January 4, 2010

Former Fish and Wildlife Director comments on wolf delisting

By Former Fish and Wildlife Director comments on wolf delisting

Author:  Damien M. Schiff

Jamie Rappaport Clark, the Service's director from 1997 to 2001, had this oped in last Friday's Washington Post, excoriating the Obama Administration and Secretary of the Interior Ken Salazar for going ahead, in March of 2009, with a Bush Administration proposal to delist the Northern Rockies "distinct population segment" (DPS) of the gray wolf from the Endangered Species Act (ESA).  Ms. Clark's principal criticism is that the delisting reflects an understanding of the wolf's range that is based more on political boundaries than on the wolf's biological needs.

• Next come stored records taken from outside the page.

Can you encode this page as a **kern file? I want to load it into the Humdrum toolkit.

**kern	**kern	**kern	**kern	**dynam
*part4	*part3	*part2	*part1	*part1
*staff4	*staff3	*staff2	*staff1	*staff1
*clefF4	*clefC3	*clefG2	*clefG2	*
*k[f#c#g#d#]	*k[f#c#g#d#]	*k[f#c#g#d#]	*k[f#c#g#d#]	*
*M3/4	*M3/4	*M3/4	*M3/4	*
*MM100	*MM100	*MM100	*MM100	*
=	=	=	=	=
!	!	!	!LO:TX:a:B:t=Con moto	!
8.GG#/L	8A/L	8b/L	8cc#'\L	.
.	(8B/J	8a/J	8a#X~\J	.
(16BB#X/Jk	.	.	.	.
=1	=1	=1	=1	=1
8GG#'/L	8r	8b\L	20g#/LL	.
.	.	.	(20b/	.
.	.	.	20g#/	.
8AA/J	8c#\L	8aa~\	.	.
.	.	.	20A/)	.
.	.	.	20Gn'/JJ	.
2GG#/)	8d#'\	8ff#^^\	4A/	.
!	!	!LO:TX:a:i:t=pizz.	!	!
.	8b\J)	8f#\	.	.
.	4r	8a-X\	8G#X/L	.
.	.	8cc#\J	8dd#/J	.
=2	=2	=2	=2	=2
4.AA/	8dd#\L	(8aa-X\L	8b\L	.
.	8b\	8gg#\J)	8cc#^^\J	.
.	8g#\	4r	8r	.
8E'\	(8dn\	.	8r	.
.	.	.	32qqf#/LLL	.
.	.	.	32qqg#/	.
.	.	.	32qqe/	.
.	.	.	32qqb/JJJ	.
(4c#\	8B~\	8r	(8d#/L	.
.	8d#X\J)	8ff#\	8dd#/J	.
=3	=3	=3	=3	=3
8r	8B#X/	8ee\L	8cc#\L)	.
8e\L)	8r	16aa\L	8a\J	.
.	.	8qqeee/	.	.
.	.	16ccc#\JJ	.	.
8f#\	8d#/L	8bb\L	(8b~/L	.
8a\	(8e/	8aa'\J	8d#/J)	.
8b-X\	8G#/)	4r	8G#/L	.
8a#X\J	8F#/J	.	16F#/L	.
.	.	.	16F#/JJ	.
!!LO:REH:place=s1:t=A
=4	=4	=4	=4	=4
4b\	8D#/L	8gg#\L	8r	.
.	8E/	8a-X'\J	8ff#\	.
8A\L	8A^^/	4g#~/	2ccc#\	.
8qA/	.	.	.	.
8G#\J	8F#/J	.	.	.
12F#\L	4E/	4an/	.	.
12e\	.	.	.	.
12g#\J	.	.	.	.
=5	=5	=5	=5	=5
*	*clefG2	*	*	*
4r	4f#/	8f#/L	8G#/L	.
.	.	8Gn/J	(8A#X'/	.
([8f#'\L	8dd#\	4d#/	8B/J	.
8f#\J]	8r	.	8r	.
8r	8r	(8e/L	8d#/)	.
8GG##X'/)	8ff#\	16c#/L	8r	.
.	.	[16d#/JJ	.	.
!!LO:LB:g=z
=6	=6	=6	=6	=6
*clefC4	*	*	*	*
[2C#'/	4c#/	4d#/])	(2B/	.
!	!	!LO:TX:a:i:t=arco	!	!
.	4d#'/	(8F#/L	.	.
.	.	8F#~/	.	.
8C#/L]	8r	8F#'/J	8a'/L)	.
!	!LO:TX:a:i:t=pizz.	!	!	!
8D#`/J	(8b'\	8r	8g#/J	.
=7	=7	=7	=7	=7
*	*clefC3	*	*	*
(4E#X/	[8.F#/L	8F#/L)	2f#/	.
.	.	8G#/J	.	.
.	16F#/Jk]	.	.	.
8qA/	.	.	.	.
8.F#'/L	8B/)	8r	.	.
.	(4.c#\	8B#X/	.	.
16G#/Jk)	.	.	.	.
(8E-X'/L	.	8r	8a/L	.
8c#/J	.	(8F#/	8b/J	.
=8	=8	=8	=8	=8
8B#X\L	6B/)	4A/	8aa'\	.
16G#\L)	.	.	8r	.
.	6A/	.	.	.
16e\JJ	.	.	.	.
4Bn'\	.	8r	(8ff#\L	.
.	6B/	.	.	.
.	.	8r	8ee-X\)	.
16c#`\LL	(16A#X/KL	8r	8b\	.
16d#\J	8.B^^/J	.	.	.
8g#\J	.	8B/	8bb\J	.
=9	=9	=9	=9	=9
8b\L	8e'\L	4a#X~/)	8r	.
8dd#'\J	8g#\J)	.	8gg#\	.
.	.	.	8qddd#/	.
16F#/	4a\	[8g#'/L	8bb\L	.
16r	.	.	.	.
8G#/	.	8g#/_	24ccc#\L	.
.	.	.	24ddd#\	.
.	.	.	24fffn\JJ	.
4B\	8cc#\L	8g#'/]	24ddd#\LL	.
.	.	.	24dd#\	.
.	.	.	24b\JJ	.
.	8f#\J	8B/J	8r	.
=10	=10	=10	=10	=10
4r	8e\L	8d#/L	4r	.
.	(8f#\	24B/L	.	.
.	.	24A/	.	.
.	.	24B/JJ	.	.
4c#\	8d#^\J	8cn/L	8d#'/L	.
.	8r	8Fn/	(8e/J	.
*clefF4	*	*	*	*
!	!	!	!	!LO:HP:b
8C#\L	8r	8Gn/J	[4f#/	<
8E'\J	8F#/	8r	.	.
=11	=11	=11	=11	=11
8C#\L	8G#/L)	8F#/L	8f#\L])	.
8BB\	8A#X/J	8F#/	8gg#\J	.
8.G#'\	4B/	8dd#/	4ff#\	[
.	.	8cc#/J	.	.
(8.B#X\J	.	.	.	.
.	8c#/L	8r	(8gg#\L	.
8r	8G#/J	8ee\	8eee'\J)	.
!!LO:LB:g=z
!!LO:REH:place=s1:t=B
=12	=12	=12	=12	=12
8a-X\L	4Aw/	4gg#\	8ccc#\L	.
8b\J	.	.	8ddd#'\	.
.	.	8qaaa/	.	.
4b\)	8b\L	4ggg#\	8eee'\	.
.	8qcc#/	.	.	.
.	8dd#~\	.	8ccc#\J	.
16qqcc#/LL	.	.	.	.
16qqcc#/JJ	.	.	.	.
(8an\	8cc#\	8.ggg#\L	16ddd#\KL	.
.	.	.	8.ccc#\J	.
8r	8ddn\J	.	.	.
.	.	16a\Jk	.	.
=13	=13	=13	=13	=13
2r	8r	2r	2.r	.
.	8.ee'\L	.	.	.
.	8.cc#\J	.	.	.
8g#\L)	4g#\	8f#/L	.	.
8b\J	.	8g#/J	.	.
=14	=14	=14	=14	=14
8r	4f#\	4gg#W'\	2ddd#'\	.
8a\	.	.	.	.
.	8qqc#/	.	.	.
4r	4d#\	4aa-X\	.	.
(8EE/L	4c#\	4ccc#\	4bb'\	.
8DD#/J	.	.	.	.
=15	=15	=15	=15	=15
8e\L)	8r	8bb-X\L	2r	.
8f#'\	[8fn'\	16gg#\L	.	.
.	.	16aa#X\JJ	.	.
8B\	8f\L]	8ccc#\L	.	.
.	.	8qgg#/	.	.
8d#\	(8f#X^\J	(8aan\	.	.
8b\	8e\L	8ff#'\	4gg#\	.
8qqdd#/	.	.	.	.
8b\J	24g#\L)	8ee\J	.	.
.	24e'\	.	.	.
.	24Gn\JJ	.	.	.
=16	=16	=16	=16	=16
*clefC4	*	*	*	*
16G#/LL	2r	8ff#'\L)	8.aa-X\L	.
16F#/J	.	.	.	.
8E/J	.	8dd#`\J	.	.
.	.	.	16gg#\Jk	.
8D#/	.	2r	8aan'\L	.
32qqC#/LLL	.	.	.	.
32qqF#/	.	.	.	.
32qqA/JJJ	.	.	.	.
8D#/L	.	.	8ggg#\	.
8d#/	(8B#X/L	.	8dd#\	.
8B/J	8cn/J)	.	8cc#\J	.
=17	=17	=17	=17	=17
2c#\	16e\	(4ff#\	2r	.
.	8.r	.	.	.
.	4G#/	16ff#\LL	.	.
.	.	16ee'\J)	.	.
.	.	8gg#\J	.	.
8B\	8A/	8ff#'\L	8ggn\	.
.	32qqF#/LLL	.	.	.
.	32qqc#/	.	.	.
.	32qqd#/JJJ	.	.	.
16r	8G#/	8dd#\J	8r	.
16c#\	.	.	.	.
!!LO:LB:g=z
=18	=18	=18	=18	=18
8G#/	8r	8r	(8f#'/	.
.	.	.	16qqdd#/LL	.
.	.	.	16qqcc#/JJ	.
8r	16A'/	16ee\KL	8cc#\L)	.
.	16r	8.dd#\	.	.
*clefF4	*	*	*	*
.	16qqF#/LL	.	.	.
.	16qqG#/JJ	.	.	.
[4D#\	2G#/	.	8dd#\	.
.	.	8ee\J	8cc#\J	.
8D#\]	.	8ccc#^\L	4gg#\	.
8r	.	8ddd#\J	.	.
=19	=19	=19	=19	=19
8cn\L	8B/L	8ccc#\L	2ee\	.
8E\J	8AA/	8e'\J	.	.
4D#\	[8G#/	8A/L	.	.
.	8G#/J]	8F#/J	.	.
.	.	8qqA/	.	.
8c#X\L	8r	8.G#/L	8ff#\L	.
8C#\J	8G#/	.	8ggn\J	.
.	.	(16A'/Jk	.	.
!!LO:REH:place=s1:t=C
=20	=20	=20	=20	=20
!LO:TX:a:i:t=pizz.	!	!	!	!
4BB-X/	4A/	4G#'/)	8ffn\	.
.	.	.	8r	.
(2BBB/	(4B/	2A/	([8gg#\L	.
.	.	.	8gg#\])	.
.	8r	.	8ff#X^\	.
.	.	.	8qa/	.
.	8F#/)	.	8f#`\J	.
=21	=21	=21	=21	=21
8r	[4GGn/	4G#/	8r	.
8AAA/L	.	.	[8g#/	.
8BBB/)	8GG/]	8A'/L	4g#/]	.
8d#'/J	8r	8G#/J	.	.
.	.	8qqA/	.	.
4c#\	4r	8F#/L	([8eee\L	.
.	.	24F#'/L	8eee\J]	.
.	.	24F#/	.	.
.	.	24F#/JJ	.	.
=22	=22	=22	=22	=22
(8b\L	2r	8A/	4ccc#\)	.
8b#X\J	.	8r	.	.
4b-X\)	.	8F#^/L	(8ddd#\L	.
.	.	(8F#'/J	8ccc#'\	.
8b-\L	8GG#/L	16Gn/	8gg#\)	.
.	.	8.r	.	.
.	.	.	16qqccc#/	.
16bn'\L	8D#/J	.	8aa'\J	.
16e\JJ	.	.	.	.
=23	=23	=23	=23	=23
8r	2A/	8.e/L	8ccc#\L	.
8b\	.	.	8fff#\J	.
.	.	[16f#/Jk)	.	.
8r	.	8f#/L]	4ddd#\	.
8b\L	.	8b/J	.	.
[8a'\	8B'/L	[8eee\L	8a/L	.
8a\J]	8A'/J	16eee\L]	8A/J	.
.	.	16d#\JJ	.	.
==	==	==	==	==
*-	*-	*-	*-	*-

It's peculiar that Ms. Clark would criticize that interpretation of the Service's power to protect DPSs under the ESA.  Since at least 1996, the Service has interpreted its DPS power to protect DPSs as requiring an analysis of whether a given animal population is "discreet," i.e., separated to some degree from other kindred populations.  Pursuant to this discreetness analysis, the Service has looked, at least in part, to whether a population is separated from other populations by state or national boundaries.  Surely Ms. Clark is aware of this.  As an enviromentalist, Ms. Clark (who is now executive vice president of Defenders of Wildlife) also is aware of what the Service's DPS policy requires.  She knows or should know that allowing the Service to take into account political boundaries can as often help the environmentalist cause as hurt it: it doesn't take much imagination to conceive of instances (e.g., the marbled murrelet) where a population may arguably be doing poorly in the United Stataes but where other populations of the same species are doing quite well across the border in Canada or Mexico, thus enabling the U.S. population's listing.

That the Service takes political boundaries into account when deciding whether to list or delist DPSs, and that this policy can equally help and hurt species conservation, seems to establish that Ms. Clark's opposition to the wolf delisting is based on positions other than those articulated in her recent oped.